→ **課題一覧**
• a. 古関裕而についての文章から、「大瀧詠一さんによって知った東北出身の音楽家がもう一人います。」で始まり「年の末に語られた言葉でした。」に至るまでの部分を、一字一句変えずに打ち直してください。
• b. 古関裕而についての文章を、最後の文の後から書き継いでください。

------ 対象の文章 ------

大瀧詠一さんによって知った東北出身の音楽家がもう一人います。
古関裕而(こせきゆうじ)。

これを読まれた方は、もしかしたら名前を聞くのは初めてかも知れません。でも、古関裕而の作った曲はいろいろなところで耳にしているはずの曲ばかり。今日はそんなかなり有名な曲を紹介します。ほとんどがスポーツに関係するマーチや応援歌です。特にスポーツに興味を持たれていなくとも知っている曲だろうと思います。
ただ、先に言っておけば、僕が大瀧さんによって古関裕而の名前を知ったのは、それらのマーチや応援歌とは全く違うタイプの曲。大瀧さんの言葉を使えば、心からほっとしたいときに聴きたくなるような曲。その曲を紹介するとき、大瀧さんは同時に古関裕而という人が東北の人であることを告げます。「会津(福島)の人」だと。2009年の末に語られた言葉でした。

では、今日は古関裕而のマーチや応援歌を、といってもたくさんありすぎますので、やはり1995年の日本ポップス伝でかけられたものを貼っておきます。ちなみに、前にも言ったように1995年に放送された日本ポップス伝をきちんと聴いたのは今年になってのこと。
考えてみたら、1995年は阪神大震災とオウム事件のあった年。数日前に僕は、この2つの事件の間にはさまれた月の物語である村上春樹の『神の子どもたちはみな踊る』のことに触れて、今こそ読まれるべき物語だと書きましたが、今、ちょうどNHKラジオで松たか子さんの朗読で村上春樹の短編が順番に3つ読まれていて、『神の子どもたちはみな踊る』から2作取りあげられています。先週が「かえるくん、東京を救う」、来週が「蜂蜜パイ」です。残念ながら僕の好きな「アイロンのある風景」、あるいはこれも先日少し触れた「UFOが釧路に降りる」ではありませんでしたが。
ちなみに今週は「七番目の男」。これは『レキシントンの幽霊』に収められた作品。個人的なことを言えばこの短編に収められた「沈黙」と「七番目の男」を読んだとき、村上春樹の変化を感じました。そのあたりで村上春樹から離れていった人は多くいるみたいですが、僕は逆にそこから彼に深く傾倒することになった思い入れの強い作品です。
『レキシントンの幽霊』には「トニー滝谷」という、大瀧さんファンならタイトルだけでピッと反応してしまう作品もあります。それについてはまた後日。

------ 資料の抜粋 ------

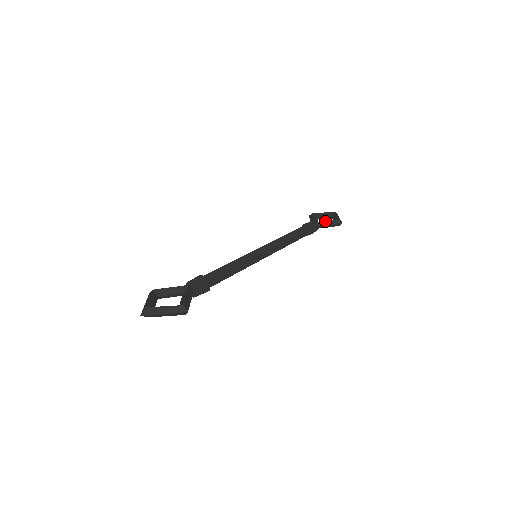
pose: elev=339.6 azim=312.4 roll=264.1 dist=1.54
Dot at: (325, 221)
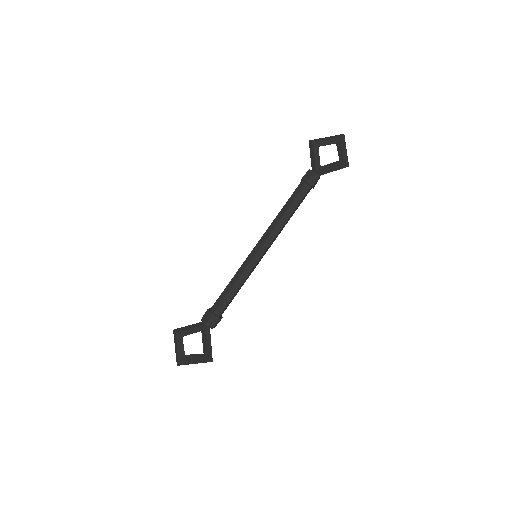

------

→ **解答例**
• a.
大瀧詠一さんによって知った東北出身の音楽家がもう一人います。
古関裕而(こせきゆうじ)。

これを読まれた方は、もしかしたら名前を聞くのは初めてかも知れません。でも、古関裕而の作った曲はいろいろなところで耳にしているはずの曲ばかり。今日はそんなかなり有名な曲を紹介します。ほとんどがスポーツに関係するマーチや応援歌です。特にスポーツに興味を持たれていなくとも知っている曲だろうと思います。
ただ、先に言っておけば、僕が大瀧さんによって古関裕而の名前を知ったのは、それらのマーチや応援歌とは全く違うタイプの曲。大瀧さんの言葉を使えば、心からほっとしたいときに聴きたくなるような曲。その曲を紹介するとき、大瀧さんは同時に古関裕而という人が東北の人であることを告げます。「会津(福島)の人」だと。2009年の末に語られた言葉でした。

• b.
話がそれてしまいました。では、古関裕而の曲を。
まず1曲目は昭和6年に作られた「紺碧の空」という曲。早稲田大学の応援歌ですね。古関さんの作った最初期の曲の一つ。ちなみに早稲田は大瀧さんや村上さんの出身校です。村上さんはこの曲を口にされたことがあるんでしょうか。


2曲目は昭和11年に作られた「大阪タイガース(現阪神タイガース)の歌」。現在は「六甲おろし」として有名な曲。


阪神といえば巨人ですね。というわけで「巨人軍の歌」。「巨人軍の歌」は何度か作られているようですが、現在耳にする通称「闘魂こめて」は昭和38年に作られています。


古関裕而さんは昭和25年に中日ドラゴンズの応援歌である「ドラゴンズの歌」も作っていますが、日本ポップス伝ではかかりませんでした。中日ドラゴンズの応援歌はその後昭和49年に山本正之という人が作って板東英二が歌った「燃えよドラゴンズ」が有名になって、古関さんの歌は現在では歌われなくなったみたいですね。


次は昭和39年に作られた曲。昭和39年といえば、あれです。東京オリンピック。ということで、古関裕而さんは「オリンピック・マーチ」を作っています。


時代は前後しますが、昭和22年には一昨日に触れた「東京ラプソディ」を継承したような「夢淡き東京」という曲を作っています。歌っているのは「東京ラプソディ」と同じ藤山一郎。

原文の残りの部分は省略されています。